>> start Passage provided

Similarly, Alastair Gordon recently installed a new commissioned painting, ‘Prayer of the Saints’, at All Saints Wandsworth. He explains that: “The painting approaches aspects of prayer, bringing together art historical references such as lilies, white roses and feathers with contemporary images of London, matches and prayer journals. It was lovely to be commissioned to make a public painting that also resonates with my personal faith. I hope a blessing to the church and local community too as a permanent public installation.” Additionally, he is about to publish ‘Lost Things’, a limited-edition book of poems by Ed Mayhew coupled with his own paintings. The collection is a whimsical study of the lost and found, overlooked, under-appreciated and flotsam or detritus of the world in all its mundane wonder.

Art Diary january 2025
Hans Coper Copyright Jane Coper

At Kettle’s Yard, ‘Portia Zvavahera: Zvakazarurwa’ is an exhibition that takes us onto similar ground. This exhibition, the first solo exhibition by Zvavahera at a public gallery in Europe, draws on southern African culture, Christian iconography, traditional European painting, and African printmaking. It shows artworks informed by the artist’s own dreams and the spiritual traditions she grew up with as a child.

Her semi-autobiographical works use layers of colour, texture and techniques, including batik stencilling, block-printing, drawing and painting with ink. She works on multiple paintings at a time, so all the artworks shown are in conversation, encapsulating all of the emotions she experienced during her dreams. She typically ends her painting series with a ‘victory painting’ to finish the work on a positive note after processing the difficult emotions that she may experience in her dreams during the painting process.

The title of the exhibition, ‘Zvakazarurwa’, means ‘revelations’ in Shona, the language in which Portia thinks and dreams. The title symbolises the things that have been ‘revealed’ to the artist during her dreams and references the book of Revelation in the Bible, also known as ‘The Book of the Apocalypse’. Zvavahera is a Christian, and her paintings often reflect her beliefs. For example, many of the artworks on display at Kettle’s Yard leave large parts of the canvas blank. This is so the blank space can be filled by a ‘higher power’. As an artist, Zvavahera feels she is not always in complete control of everything, so these spaces are left clear, asking God to guide the way and help her finish the work. Like Zvavahera, many other Zimbabwean artists also explore and negotiate their belief systems, a reality that was examined by the Zimbabwean Pavilion exhibition ‘Dudziro: Interrogating the Visions of Religious Beliefs’ at the 55th Venice Biennale in 2013, which included work by Zvavahera.

>> end Passage provided
>> start Dataset extract

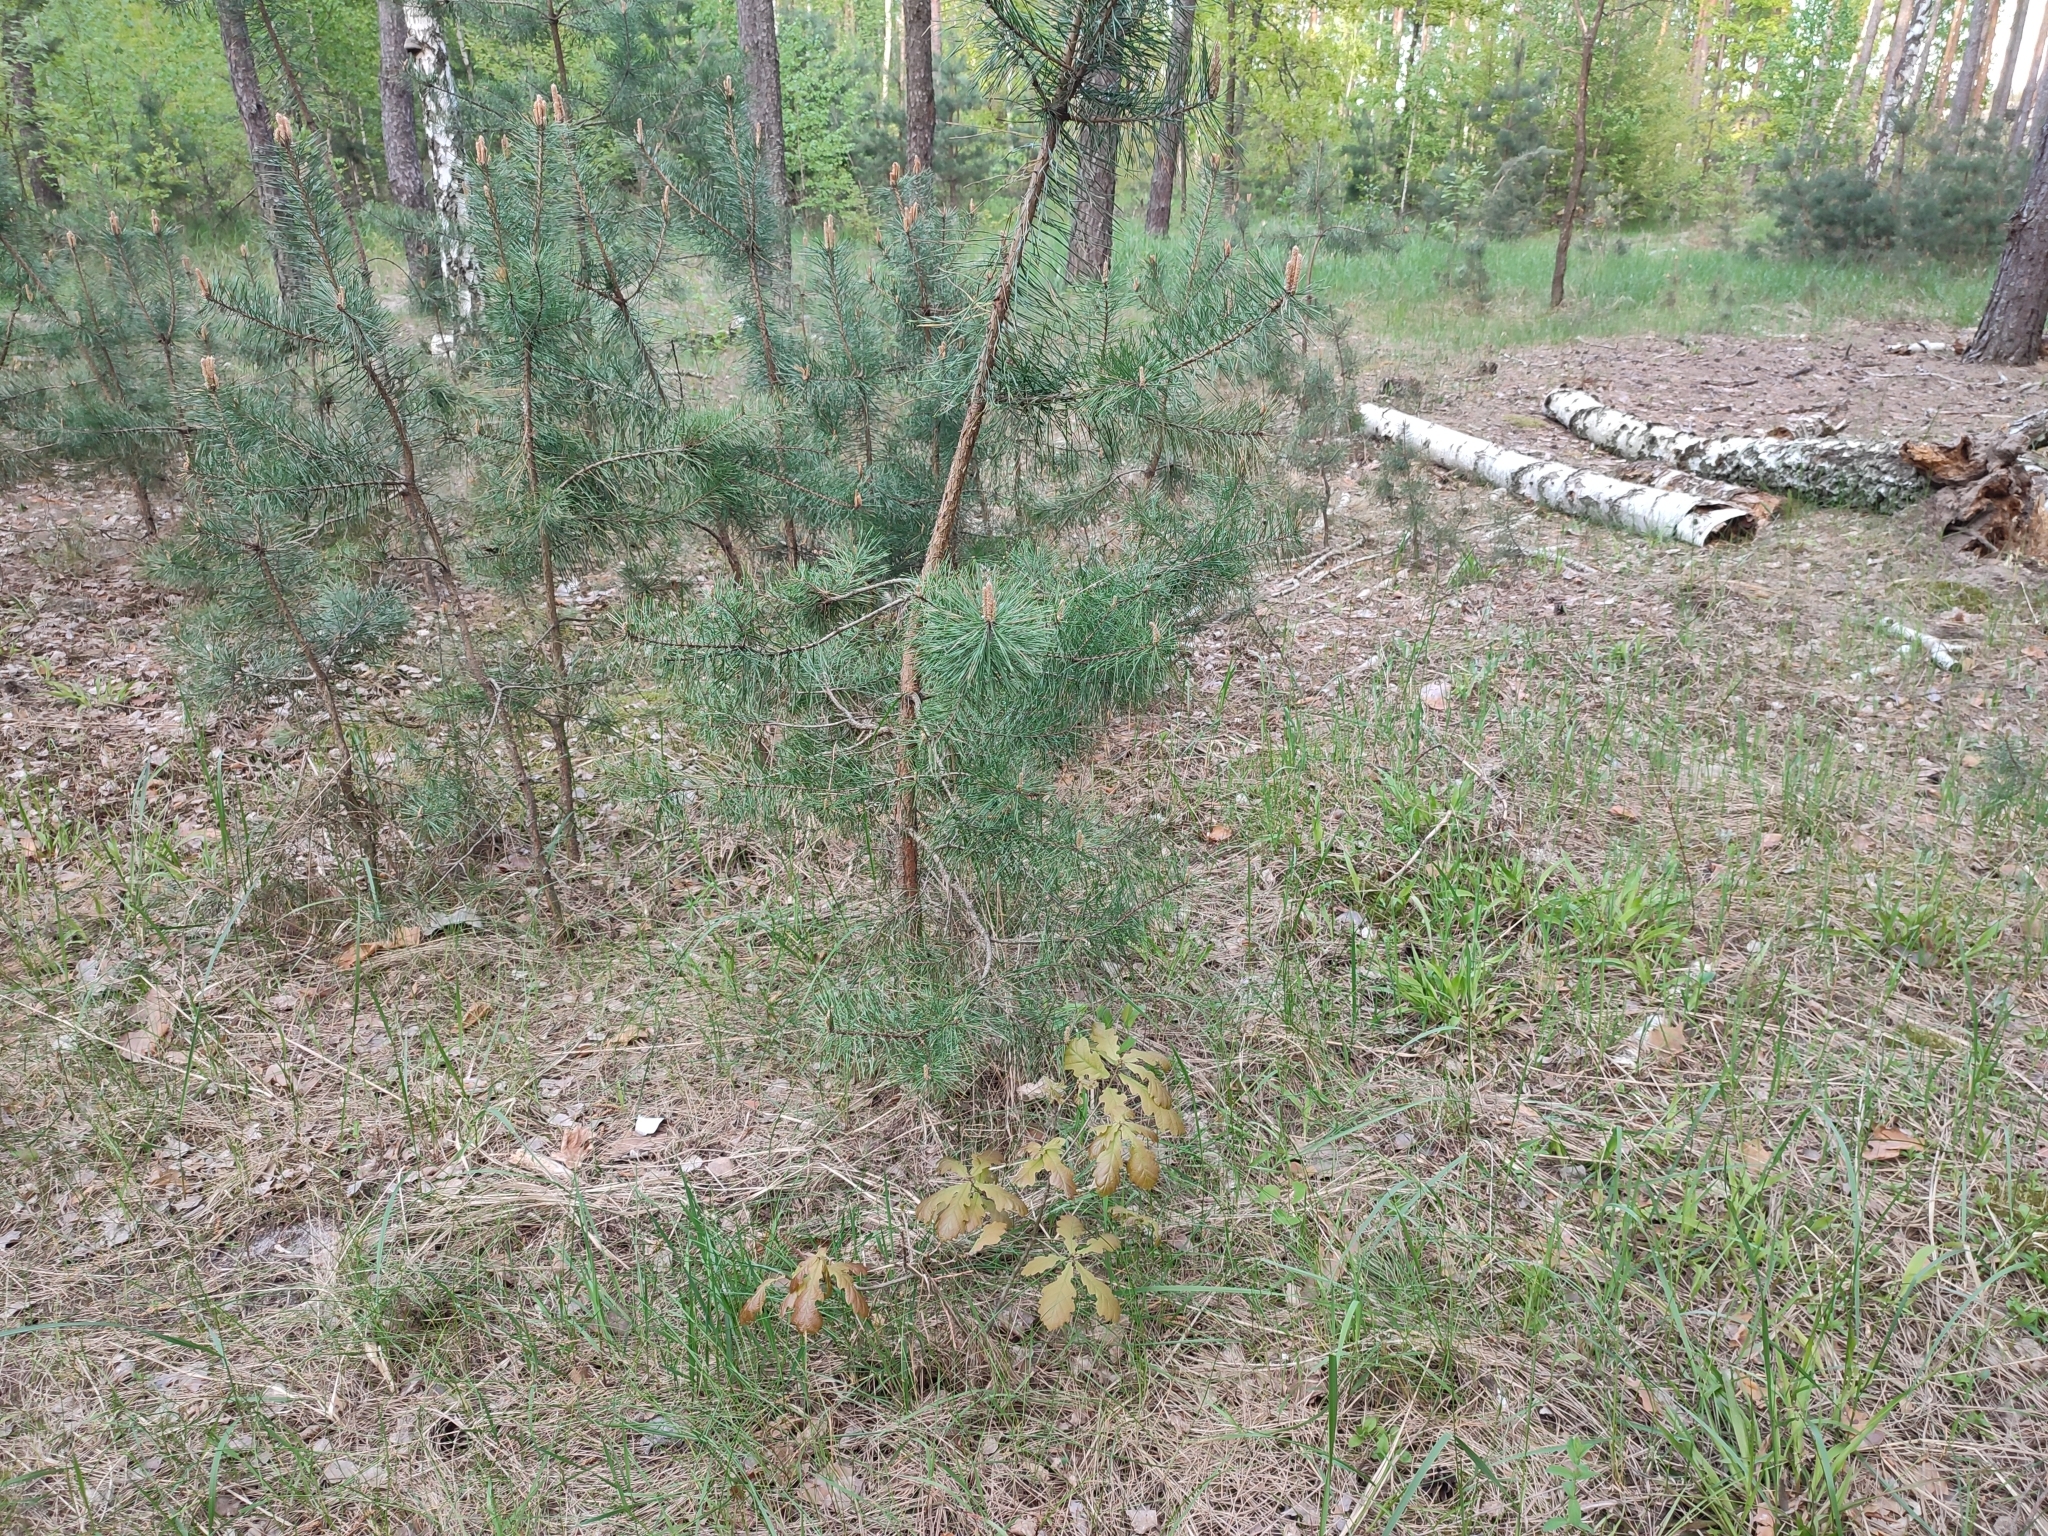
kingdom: Plantae
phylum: Tracheophyta
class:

>> end Dataset extract

> **Exercise tasks**
**A.** In the art diary excerpt, what does the word "Zvakazarurwa" mean in Shona?
**B.** Carry the art diary excerpt on past its final sentence.
The data that comes with the art diary excerpt is not needed.

> **The responses**
**A.** It means "revelations."

**B.**
Elizabeth Xi Bauer Gallery is marking its tenth anniversary with the opening of a second gallery space, in London’s Exmouth Market. Expanding from its original home in Deptford, this new location will further the gallery’s mission to foster cutting-edge contemporary art and support both emerging and established artists on the global stage. The new gallery launches with an exhibition that showcases the essence of Elizabeth Xi Bauer and its vision for the future by featuring a curated selection of works from both the gallery’s represented artists and those who have previously been exhibited.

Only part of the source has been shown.